Arkansas has assembled a 40-member delegation.
Initially, they expected to spend Aug. 24-27 in the Tar Heel State. The public health emergency disrupted those plans.
Convention organizers, balking at potentially sweeping covid-19 related restrictions, announced last month that they'll be shifting most of the events from Charlotte, N.C., to Jacksonville.
Instead of a state with a Democratic governor who envisioned "a scaled-down convention with fewer people, social distancing and face coverings," they'll spend most of their time in a state with a Republican governor who has enthusiastically welcomed them.
While Trump will be nominated in the original host city on Aug. 24, he'll give his acceptance speech roughly 400 miles to the south later in the week.
Only about 336 of the 2,550 delegates will actually participate in the official Charlotte proceedings.
Others will head straight to Jacksonville.
Florida, like North Carolina, is a battleground state.
Florida is also a covid-19 hot spot, with 40,000 new cases tallied over the past four days, according to state officials.
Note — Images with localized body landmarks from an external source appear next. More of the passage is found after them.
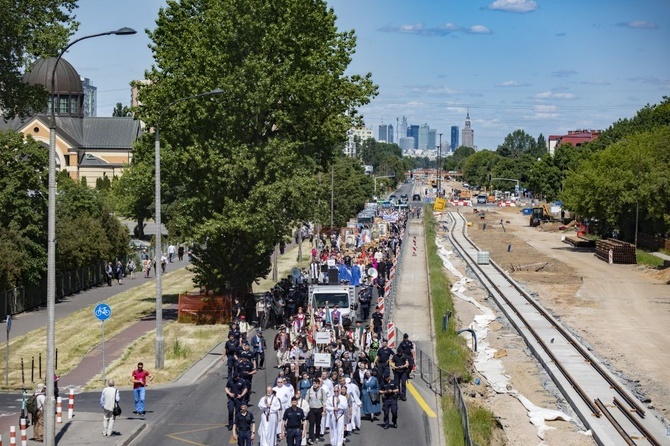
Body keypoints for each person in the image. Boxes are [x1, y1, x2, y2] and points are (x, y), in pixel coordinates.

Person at [306, 378, 326, 445]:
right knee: (311, 424)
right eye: (313, 383)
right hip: (312, 409)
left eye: (316, 383)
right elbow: (306, 400)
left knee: (318, 424)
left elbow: (324, 402)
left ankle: (317, 436)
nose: (314, 385)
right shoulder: (309, 391)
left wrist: (324, 411)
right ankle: (311, 438)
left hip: (319, 408)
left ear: (319, 384)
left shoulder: (322, 391)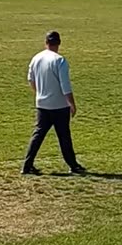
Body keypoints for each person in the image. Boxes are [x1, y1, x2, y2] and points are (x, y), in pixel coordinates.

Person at [21, 30, 86, 176]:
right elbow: (65, 86)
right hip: (59, 105)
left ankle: (27, 165)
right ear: (59, 43)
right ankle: (73, 165)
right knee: (64, 136)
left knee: (37, 135)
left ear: (46, 42)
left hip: (42, 104)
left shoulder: (36, 58)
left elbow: (31, 80)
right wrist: (72, 104)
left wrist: (39, 94)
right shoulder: (60, 60)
By comparison, Arkansas has had 23,814 since March 11.
Arkansas Republican leaders are aware that the numbers in the Sunshine State are trending upward.
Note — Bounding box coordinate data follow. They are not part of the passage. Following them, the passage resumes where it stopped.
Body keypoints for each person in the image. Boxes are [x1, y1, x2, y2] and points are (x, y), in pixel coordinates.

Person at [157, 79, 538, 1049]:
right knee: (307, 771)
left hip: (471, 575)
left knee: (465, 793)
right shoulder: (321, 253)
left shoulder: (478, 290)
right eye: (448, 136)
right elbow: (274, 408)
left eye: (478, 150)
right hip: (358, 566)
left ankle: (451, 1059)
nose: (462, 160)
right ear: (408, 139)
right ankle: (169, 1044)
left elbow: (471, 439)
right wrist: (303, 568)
"I'm a little concerned about what may happen now, given the situation in Florida," said U.S. Rep. Rick Crawford of Jonesboro.
"My plans were to attend in some capacity but those plans are going to stay relatively fluid based on whatever guidance comes forward at that time," he said.
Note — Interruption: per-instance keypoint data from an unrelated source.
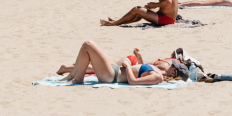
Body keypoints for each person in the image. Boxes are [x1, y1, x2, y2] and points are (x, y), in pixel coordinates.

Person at [60, 41, 189, 85]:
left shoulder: (158, 77)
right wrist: (139, 59)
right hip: (115, 70)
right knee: (86, 48)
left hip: (112, 76)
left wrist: (127, 66)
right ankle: (72, 76)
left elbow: (133, 82)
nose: (171, 64)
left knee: (88, 45)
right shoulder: (159, 71)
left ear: (173, 72)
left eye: (174, 66)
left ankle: (77, 79)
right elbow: (140, 71)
Jonathan Barnett, Arkansas' Republican National Committee member and a member of the original site's selection committee, said organizers are taking steps to minimize covid-19 related risks.
"I do know there will be a lot of precautions. I'm sure they'll take temperatures before and after and I'm sure they're going to ask [health-related] questions."
"Social distancing, I think, inside the arena, will be difficult, but I think there'll be some effort to at least try," he said.
Lt. Gov. Tim Griffin, the delegation's vice chairman, said he still plans to attend.
"I am confident the planners will take the appropriate precautions, and I will socially distance and wear a mask when appropriate," he said.
Other prominent Republicans are still making up their minds.
"I'm leaning towards attending for a couple of days but I just haven't made those final commitments or those final plans yet," said U.S. Rep. French Hill of Little Rock.
U.S. Rep. Steve Womack will be keeping an eye on the covid-19 numbers.
"Tentatively, I am scheduled to go but that's a fluid situation," the lawmaker from Rogers said.
Asked how he'll make his decision, Womack said, "Probably by gut [instinct]."
"We need to see where the nation is with regard to its reopening and whether cases are trending higher," he said. "I know there's been some concerns in Florida, but that may not be the case throughout the summer."
U.S. Sen. Tom Cotton of Little Rock noted that the convention isn't imminent.
"We still have two months," he said.
Cotton will assess conditions in both cities as the date draws near "as all of our delegates and officials should," he said.
"My hunch for now is that both sites, Charlotte and Jacksonville, will be able to pull off something that looks like a traditional convention ... in a safe and productive manner," he said.